===== KUTIPAN UNTUK DIBACA
Nilai rata-rata ketebalan edible film komposit yang dihasilkan berkisar antara 0,21-0,35
mm hal ini dapat dilihat pada Gambar 3. Nilai ketebalan terendah pada perlakuan A1B3 dan
tertinggi A3B3. Edible film komposit yang dihasilkan memenuhi standar Japan International
Standard (JIS) 1975 yaitu maksimal 0,25 mm.

Gambar 3. Ketebalan edible film

Ketebalan edible film terendah pada perlakuan A1B3 dengan ketebalan 0,21 mm dan
tertinggi A3B3 dengan ketebalan 0,35 mm. Hal ini disebabkan konsentrasi minyak sawit 3%
dan surfaktan Tween 20 sebesar 1,5% menunjukkan bahwa semua gugus hidrofobik dari
minyak sawit berikatan secara sempurna dengan gugus hidrofobik dari surfaktan Tween 20.
Formulasi matrik edible film ini terdiri atas 2 fase yang berbeda sifatnya. Pati jagung,
gliserol, dan HPMC merupakan fase hidrofilik atau bersifat polar sedangkan minyak sawit
adalah fase hidropobik atau non polar. Sehingga untuk membentuk matrik edible film yang
stabil harus ditambahkan surfaktan yaitu Tween 20 dengan nilai HLB 16,7 yang memiliki dua
sifat bagian kepala bersifat hidrofilik dan bagian ekor bersifat hidropobik. Ikatan yang
terbentuk pada matrik edible film komposit adalah pati jagung, gliserol, dan HPMC akan
saling berikatan membentuk ikatan komplek dalam matrik edible film komposit karena ketiga
senyawa ini memiliki sifat yang sama dan gugus yang bebas dari ikatan komplek ini akan
berikatan dengan Tween 20 pada bagian hidrofilik dan bagian hidropobik akan berikatan
dengan asam lemak tidak jenuh yang terdapat dalam minyak sawit.
Ikatan komplek pati jagunggliserol-HPMC-Tween 20-minyak sawit berpengaruh
terhadap pertambahan total padatan matrik edible film komposit. Makin tinggi total padatan
maka makin meningkatkan ketebalan edible film komposit yang dihasilkan.

Persen Pemanjangan

Persen pemanjangan edible film komposit yang diperoleh berkisar antara 4,67-23,33%.
Persen pemanjangan edible film komposit yang dihasilkan belum memenuhi standar JIS 1975
(minimal persen pemanjangan edible film 70%). Nilai rata-rata persen pemanjangan edible
film komposit disajikan pada Gambar 2.

Gambar 4. Persen pemanjangan edible film

Persen pemanjangan yang dihasilkan pada penelitian ini diketahui lebih tinggi
dibandingkan dengan persen pemanjangan yang dihasilkan pada penelitian jurnal 1.
==========
KEGIATAN —
1. Jawab pertanyaan berikut berdasarkan kutipan tentang edible film.
(a) Perlakuan mana yang menghasilkan ketebalan edible film terendah, dan berapa ketebalannya?
(b) Surfaktan apa yang ditambahkan ke matriks edible film, dan berapa nilai HLB-nya?
(c) Berapa kisaran persen pemanjangan edible film komposit yang diperoleh?
2. Teruskan kutipan tentang edible film mulai dari sesudah kalimat terakhirnya.
===== ENTRI HASIL EKSTRAKSI
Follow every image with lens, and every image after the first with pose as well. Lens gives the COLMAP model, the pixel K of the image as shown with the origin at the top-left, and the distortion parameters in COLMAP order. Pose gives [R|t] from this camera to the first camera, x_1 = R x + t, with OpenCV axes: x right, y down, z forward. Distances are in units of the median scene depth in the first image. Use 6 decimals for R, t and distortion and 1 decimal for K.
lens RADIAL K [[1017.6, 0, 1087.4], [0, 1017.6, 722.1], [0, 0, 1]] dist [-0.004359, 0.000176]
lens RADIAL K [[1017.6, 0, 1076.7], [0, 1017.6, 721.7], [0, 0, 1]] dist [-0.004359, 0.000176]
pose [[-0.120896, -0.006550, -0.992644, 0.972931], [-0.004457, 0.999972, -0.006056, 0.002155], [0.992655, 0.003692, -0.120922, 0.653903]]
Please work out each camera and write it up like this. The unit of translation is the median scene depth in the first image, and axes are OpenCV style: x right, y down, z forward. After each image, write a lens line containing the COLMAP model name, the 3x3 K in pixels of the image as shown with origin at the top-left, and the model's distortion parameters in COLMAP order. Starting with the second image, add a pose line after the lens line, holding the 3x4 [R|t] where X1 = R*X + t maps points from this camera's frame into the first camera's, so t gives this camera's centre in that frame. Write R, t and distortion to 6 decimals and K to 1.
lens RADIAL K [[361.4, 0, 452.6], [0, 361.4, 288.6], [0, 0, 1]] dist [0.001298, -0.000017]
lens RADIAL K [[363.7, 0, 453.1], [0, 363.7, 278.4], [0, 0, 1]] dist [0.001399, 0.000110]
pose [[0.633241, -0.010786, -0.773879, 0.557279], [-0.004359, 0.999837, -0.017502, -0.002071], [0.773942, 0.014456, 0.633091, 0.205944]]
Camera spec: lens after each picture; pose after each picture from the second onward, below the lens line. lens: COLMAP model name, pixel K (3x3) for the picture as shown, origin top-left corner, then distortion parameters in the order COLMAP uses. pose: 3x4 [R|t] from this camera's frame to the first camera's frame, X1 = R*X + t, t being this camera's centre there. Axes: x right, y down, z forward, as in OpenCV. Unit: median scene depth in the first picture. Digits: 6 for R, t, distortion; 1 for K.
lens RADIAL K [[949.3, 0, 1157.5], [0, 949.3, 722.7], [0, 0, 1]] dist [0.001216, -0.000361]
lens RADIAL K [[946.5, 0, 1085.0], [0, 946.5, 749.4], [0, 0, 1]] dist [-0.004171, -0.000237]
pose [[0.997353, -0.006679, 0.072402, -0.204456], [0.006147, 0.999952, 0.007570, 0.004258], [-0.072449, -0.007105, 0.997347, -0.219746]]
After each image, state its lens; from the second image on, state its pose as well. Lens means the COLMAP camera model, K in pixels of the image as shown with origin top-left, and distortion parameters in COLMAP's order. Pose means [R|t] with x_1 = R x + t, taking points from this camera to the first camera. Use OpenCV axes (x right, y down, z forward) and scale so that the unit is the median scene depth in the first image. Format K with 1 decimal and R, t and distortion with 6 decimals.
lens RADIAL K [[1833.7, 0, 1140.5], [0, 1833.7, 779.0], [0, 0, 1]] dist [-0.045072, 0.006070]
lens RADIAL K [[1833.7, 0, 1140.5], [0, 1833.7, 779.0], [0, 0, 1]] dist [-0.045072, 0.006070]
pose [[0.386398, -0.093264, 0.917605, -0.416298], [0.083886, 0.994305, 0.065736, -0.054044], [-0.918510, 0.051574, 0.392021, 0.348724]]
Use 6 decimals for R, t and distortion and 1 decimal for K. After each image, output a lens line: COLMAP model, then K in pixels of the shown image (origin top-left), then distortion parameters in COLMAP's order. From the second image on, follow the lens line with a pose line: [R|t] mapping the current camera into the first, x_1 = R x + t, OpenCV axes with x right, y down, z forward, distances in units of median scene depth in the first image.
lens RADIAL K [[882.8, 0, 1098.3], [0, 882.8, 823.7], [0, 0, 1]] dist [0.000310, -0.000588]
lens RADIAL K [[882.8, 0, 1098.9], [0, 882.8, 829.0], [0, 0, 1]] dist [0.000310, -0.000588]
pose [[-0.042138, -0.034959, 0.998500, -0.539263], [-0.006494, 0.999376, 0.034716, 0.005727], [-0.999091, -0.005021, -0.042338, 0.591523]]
==========
JAWABAN TIAP TUGAS —
1.
(a) Perlakuan A1B3, dengan ketebalan 0,21 mm.
(b) Tween 20, dengan nilai HLB 16,7.
(c) Antara 4,67 dan 23,33%.

2.
Diketahui persen pemanjangan tertinggi pada jurnal 1 sebesar 10,63468%, sedangkan persen
pemanjangan tertinggi pada jurnal 2 diketahui sebesar 23,33%. Diketahui bahwa Tween 20
merupakan surfaktan dengan nilai HLB 16,7 yang bersifat lebih dominan hidrofilik dibanding
hidropobik. Semakin tinggi senyawa hidrofilik persen pemanjangan makin tinggi.

Kelarutan

Perlakuan interaksi A1B2 menghasilkan edible film komposit dengan tingkat kelarutan
paling, perlakuan interaksi ini berbeda tidak nyata dengan A1B3. Hal ini disebabkan ikatan
komplek pati jagung-gliserol-HPMC-Tween 20-minyak sawit membentuk matrik edible film
komposit yang didominasi sifat hidrofilik, sehingga mengakibatkan kelarutan edible film
komposit meningkat. Kelarutan edible film komposit yang dihasilkan antara 49,14-89,80%
dan dapat dilihat pada Gambar 3 sebagai berikut.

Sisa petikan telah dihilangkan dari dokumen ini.